今月の頭に、アメリカ合衆国司法省は、DEA(アメリカ麻薬取締局)が、ある女性のアイデンティを盗用し、勝手にFacebookに偽のアカウントを作り、捜査のために使用することを許可しました。しかし、どうやらFacebookはそれに待ったをかけたようです。

マーク・ザッカーバーグ氏らは、フェイスブックがDEA宛に送った書面の中で、いかなる理由であれFacebookのサービスを利用する場合は本名の使用するように、と意見を明確に述べました。セキュリティオフィサーのジョー・サリヴァンさんは、DEAの行動は、深刻な規約違反であると認識している、と語っています。

事の始まりは2010年。DFAのエージェントは、Sondra Arquiettという女性のIDを盗み、アカウント名をSondra Princeとした上で、容疑者らとコンタクトを取り合っていました。なぜSondraさんだったのでしょうか? なんと彼女は麻薬組織の一員として活動していたという容疑で逮捕され、保護観察処分を言い渡されていたのです。
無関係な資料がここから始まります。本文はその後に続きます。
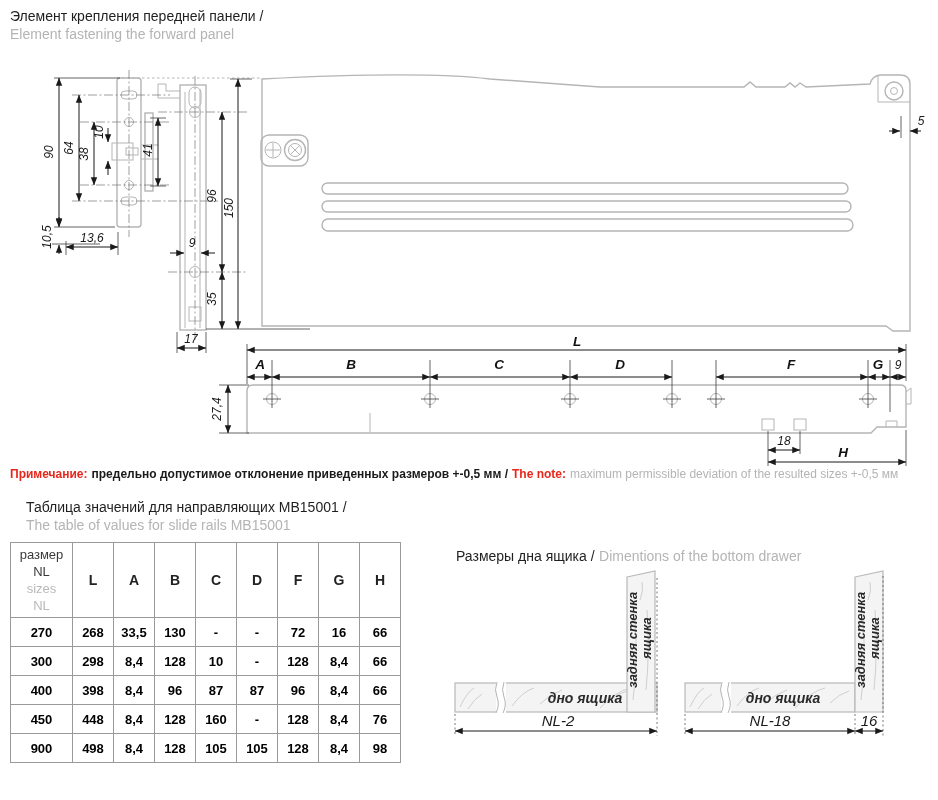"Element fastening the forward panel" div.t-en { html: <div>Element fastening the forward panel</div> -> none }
彼女が裁判を待っている間、エージェントの1人Timothy Sinnigenさんは、彼女から押収した電話から偽のFacebookアカウントを作り上げたとのことです。勝手にアカウントを作られてしまったSondraさんにとっては気の毒でしたが、司法省は「合法な法律執行措置」であるとして、この行為を認めました。

しかしFacebookには、この通告は通じませんでした。サリヴァンさんは、Facebookには明確なアイデンティ利用基準があり、いかなる法執行機関であれ、この規約には従ってもらう、と付け加えました。

司法省とFacebookのプライドがバチバチぶつかりあっていますね...。しかし、いくら犯人を捕らえるためとはいっても、本人に知らせずに勝手にアカウントを作って、捜査に使ってしまうのは少々やりすぎではないでしょうか。